Supplied passage
Although the Hungarian Revolution of 1956 failed in its efforts to oust the ruling Communist government of Hungary, the uprising provided inspiration for many artists, writers, poets, composers and filmmakers.

Film

Many movies and documentaries have been made about the revolution. They include:

 The Forgotten Faces (1961), a short directed by Peter Watkins, filmed on the streets of Canterbury, England, which re-creates events from the revolution to great realistic effect.
 Szerelem (1971), directed by Károly Makk, which tells the story of an old woman and her daughter-in-law, and the effects on them of their son/husband's imprisonment during the revolution and of his return home from prison. 
 Sunshine (1999) by István Szabó covers the 1956 Revolution among other historical periods in Hungary. 
 Réka Pigniczky's 2006 film Journey Home (Hazatérés), which tells the story of two sisters who try to find out what their father did as a freedom fighter during the Hungarian revolution of 1956. The story unfolds as the women take their father’s ashes from the U.S. to Hungary to fulfill his dying request to be buried in his native land.

Problem 1
In the passage on films about the revolution, why do the two women in Journey Home carry their father's ashes from the U.S. to Hungary? Answer in one to three sentences.
The passage on the 1956 revolution and the entries after it come from unrelated sources.

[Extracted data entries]
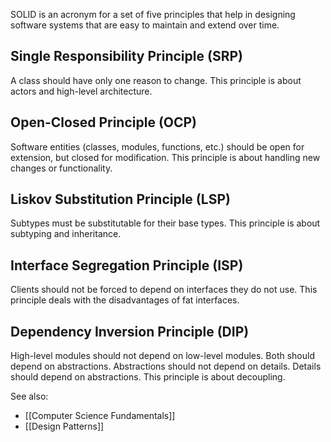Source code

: SOLID is an acronym for a set of five principles that help in designing software systems that are easy to maintain and extend over time.

## Single Responsibility Principle (SRP)

A class should have only one reason to change. This principle is about actors and high-level architecture.

## Open-Closed Principle (OCP)

Software entities (classes, modules, functions, etc.) should be open for extension, but closed for modification. This principle is about handling new changes or functionality.

## Liskov Substitution Principle (LSP)

Subtypes must be substitutable for their base types. This principle is about subtyping and inheritance.

## Interface Segregation Principle (ISP)

Clients should not be forced to depend on interfaces they do not use. This principle deals with the disadvantages of fat interfaces.

## Dependency Inversion Principle (DIP)

High-level modules should not depend on low-level modules. Both should depend on abstractions. Abstractions should not depend on details. Details should depend on abstractions. This principle is about decoupling.


See also:
- [[Computer Science Fundamentals]]
- [[Design Patterns]]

Problem 2
In the extracted data entries, switch "maintain" to "update" from the line with "extend over time." to the line with "Software entities (classes, modules, functions, etc.)". Return only those lines, otherwise unchanged.

Answer area 1
They carry the ashes to Hungary to fulfill their father's dying request. He had asked to be buried in his native land.

Answer area 2
: SOLID is an acronym for a set of five principles that help in designing software systems that are easy to update and extend over time.

## Single Responsibility Principle (SRP)

A class should have only one reason to change. This principle is about actors and high-level architecture.

## Open-Closed Principle (OCP)

Software entities (classes, modules, functions, etc.) should be open for extension, but closed for modification. This principle is about handling new changes or functionality.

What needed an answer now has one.